[Page-level text extractions]
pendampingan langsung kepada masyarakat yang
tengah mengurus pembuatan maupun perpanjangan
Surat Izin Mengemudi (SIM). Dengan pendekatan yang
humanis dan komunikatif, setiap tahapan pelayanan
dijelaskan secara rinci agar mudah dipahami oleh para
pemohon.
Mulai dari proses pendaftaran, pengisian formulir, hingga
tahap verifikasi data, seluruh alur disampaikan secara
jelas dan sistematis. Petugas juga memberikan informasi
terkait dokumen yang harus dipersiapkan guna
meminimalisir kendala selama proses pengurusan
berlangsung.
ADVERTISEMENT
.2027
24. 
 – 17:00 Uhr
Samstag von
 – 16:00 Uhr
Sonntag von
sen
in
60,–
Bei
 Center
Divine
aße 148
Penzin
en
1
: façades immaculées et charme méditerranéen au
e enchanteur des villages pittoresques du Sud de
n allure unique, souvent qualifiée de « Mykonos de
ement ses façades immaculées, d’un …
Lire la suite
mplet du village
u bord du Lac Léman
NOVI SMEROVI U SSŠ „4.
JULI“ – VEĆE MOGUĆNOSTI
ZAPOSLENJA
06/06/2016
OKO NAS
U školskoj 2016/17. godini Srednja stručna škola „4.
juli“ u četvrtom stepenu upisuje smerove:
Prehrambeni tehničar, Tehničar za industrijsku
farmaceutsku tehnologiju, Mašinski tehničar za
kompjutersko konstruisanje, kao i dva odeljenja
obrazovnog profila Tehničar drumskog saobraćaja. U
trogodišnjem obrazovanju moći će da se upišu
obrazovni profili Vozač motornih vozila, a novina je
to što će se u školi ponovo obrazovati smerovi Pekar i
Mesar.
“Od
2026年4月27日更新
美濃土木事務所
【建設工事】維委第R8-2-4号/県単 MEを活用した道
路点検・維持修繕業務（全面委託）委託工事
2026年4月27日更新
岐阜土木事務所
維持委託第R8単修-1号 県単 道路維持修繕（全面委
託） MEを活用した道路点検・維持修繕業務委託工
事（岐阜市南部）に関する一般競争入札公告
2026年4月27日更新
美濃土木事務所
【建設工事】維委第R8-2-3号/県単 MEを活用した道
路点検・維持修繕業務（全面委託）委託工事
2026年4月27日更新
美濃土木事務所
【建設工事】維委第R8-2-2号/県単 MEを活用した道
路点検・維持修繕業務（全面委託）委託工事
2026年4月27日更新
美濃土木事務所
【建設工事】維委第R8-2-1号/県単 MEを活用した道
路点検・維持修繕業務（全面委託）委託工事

■ **What you have to do**:
Give every entry back exactly as it was written above.

■ **Problem solution**:
pendampingan langsung kepada masyarakat yang
tengah mengurus pembuatan maupun perpanjangan
Surat Izin Mengemudi (SIM). Dengan pendekatan yang
humanis dan komunikatif, setiap tahapan pelayanan
dijelaskan secara rinci agar mudah dipahami oleh para
pemohon.
Mulai dari proses pendaftaran, pengisian formulir, hingga
tahap verifikasi data, seluruh alur disampaikan secara
jelas dan sistematis. Petugas juga memberikan informasi
terkait dokumen yang harus dipersiapkan guna
meminimalisir kendala selama proses pengurusan
berlangsung.
ADVERTISEMENT
.2027
24. 
 – 17:00 Uhr
Samstag von
 – 16:00 Uhr
Sonntag von
sen
in
60,–
Bei
 Center
Divine
aße 148
Penzin
en
1
: façades immaculées et charme méditerranéen au
e enchanteur des villages pittoresques du Sud de
n allure unique, souvent qualifiée de « Mykonos de
ement ses façades immaculées, d’un …
Lire la suite
mplet du village
u bord du Lac Léman
NOVI SMEROVI U SSŠ „4.
JULI“ – VEĆE MOGUĆNOSTI
ZAPOSLENJA
06/06/2016
OKO NAS
U školskoj 2016/17. godini Srednja stručna škola „4.
juli“ u četvrtom stepenu upisuje smerove:
Prehrambeni tehničar, Tehničar za industrijsku
farmaceutsku tehnologiju, Mašinski tehničar za
kompjutersko konstruisanje, kao i dva odeljenja
obrazovnog profila Tehničar drumskog saobraćaja. U
trogodišnjem obrazovanju moći će da se upišu
obrazovni profili Vozač motornih vozila, a novina je
to što će se u školi ponovo obrazovati smerovi Pekar i
Mesar.
“Od
2026年4月27日更新
美濃土木事務所
【建設工事】維委第R8-2-4号/県単 MEを活用した道
路点検・維持修繕業務（全面委託）委託工事
2026年4月27日更新
岐阜土木事務所
維持委託第R8単修-1号 県単 道路維持修繕（全面委
託） MEを活用した道路点検・維持修繕業務委託工
事（岐阜市南部）に関する一般競争入札公告
2026年4月27日更新
美濃土木事務所
【建設工事】維委第R8-2-3号/県単 MEを活用した道
路点検・維持修繕業務（全面委託）委託工事
2026年4月27日更新
美濃土木事務所
【建設工事】維委第R8-2-2号/県単 MEを活用した道
路点検・維持修繕業務（全面委託）委託工事
2026年4月27日更新
美濃土木事務所
【建設工事】維委第R8-2-1号/県単 MEを活用した道
路点検・維持修繕業務（全面委託）委託工事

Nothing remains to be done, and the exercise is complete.